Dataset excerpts

======

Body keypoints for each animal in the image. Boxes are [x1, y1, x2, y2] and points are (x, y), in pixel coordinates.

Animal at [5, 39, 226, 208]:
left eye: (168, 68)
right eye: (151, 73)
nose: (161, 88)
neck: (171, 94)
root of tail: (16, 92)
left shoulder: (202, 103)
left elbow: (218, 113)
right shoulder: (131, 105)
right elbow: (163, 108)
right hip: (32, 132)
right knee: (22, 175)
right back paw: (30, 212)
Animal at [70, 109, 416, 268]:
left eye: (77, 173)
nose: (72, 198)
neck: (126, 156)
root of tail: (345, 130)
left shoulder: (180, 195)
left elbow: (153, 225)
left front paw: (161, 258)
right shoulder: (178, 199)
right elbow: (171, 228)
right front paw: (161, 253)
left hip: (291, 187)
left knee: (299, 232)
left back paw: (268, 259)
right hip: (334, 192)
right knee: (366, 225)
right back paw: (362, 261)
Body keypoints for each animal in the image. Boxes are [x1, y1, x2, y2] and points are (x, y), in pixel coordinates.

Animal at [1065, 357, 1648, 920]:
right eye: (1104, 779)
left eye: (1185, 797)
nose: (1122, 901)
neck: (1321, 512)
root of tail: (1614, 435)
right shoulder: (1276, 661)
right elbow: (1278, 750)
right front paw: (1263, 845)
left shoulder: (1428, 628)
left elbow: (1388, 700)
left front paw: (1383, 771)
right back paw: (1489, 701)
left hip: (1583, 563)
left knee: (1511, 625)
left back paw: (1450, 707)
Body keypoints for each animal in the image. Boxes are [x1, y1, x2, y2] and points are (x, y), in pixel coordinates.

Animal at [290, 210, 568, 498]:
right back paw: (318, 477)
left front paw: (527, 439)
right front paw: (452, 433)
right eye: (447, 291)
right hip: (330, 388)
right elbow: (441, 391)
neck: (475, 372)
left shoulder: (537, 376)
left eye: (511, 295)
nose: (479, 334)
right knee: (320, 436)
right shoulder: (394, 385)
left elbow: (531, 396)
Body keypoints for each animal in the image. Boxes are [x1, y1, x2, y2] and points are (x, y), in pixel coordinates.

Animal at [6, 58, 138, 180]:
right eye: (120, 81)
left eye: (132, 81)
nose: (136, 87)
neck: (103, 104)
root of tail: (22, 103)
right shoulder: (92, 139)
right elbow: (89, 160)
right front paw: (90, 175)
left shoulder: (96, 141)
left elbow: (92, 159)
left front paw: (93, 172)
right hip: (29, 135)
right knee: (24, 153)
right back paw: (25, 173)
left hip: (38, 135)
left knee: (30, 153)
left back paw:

======

§ What to produce
Repeat every record above. Each one must match exactly.

§ Task answer
Body keypoints for each animal in the image. Boxes are [x1, y1, x2, y2] and points are (x, y), in pixel coordinates.

Animal at [5, 39, 226, 208]:
left eye: (168, 68)
right eye: (151, 73)
nose: (161, 88)
neck: (171, 94)
root of tail: (16, 92)
left shoulder: (202, 103)
left elbow: (218, 113)
right shoulder: (131, 105)
right elbow: (163, 108)
right hip: (32, 132)
right knee: (22, 175)
right back paw: (30, 212)
Animal at [70, 109, 416, 268]:
left eye: (77, 173)
nose: (72, 198)
neck: (126, 156)
root of tail: (345, 130)
left shoulder: (180, 195)
left elbow: (153, 225)
left front paw: (161, 258)
right shoulder: (178, 199)
right elbow: (171, 228)
right front paw: (161, 253)
left hip: (291, 187)
left knee: (299, 232)
left back paw: (268, 259)
right hip: (334, 192)
right knee: (366, 225)
right back paw: (362, 261)
Body keypoints for each animal in the image. Boxes are [x1, y1, x2, y2] and points are (x, y), in pixel coordinates.

Animal at [1065, 357, 1648, 920]:
right eye: (1104, 779)
left eye: (1185, 797)
nose: (1122, 901)
neck: (1321, 512)
root of tail: (1614, 435)
right shoulder: (1276, 661)
right elbow: (1278, 750)
right front paw: (1263, 845)
left shoulder: (1428, 628)
left elbow: (1388, 700)
left front paw: (1383, 771)
right back paw: (1489, 701)
left hip: (1583, 563)
left knee: (1511, 625)
left back paw: (1450, 707)
Body keypoints for each animal in the image. Boxes are [x1, y1, x2, y2] and points are (x, y), in pixel coordinates.

Animal at [290, 210, 568, 498]:
right back paw: (318, 477)
left front paw: (527, 439)
right front paw: (452, 433)
right eye: (447, 291)
right hip: (330, 388)
right elbow: (441, 391)
neck: (475, 372)
left shoulder: (537, 376)
left eye: (511, 295)
nose: (479, 334)
right knee: (320, 436)
right shoulder: (394, 385)
left elbow: (531, 396)
Body keypoints for each animal in the image. Boxes are [x1, y1, x2, y2] and points are (x, y), in pixel coordinates.

Animal at [6, 58, 138, 180]:
right eye: (120, 81)
left eye: (132, 81)
nose: (136, 87)
neck: (103, 104)
root of tail: (22, 103)
right shoulder: (92, 139)
right elbow: (89, 160)
right front paw: (90, 175)
left shoulder: (96, 141)
left elbow: (92, 159)
left front paw: (93, 172)
right hip: (29, 135)
right knee: (24, 153)
right back paw: (25, 173)
left hip: (38, 135)
left knee: (30, 153)
left back paw:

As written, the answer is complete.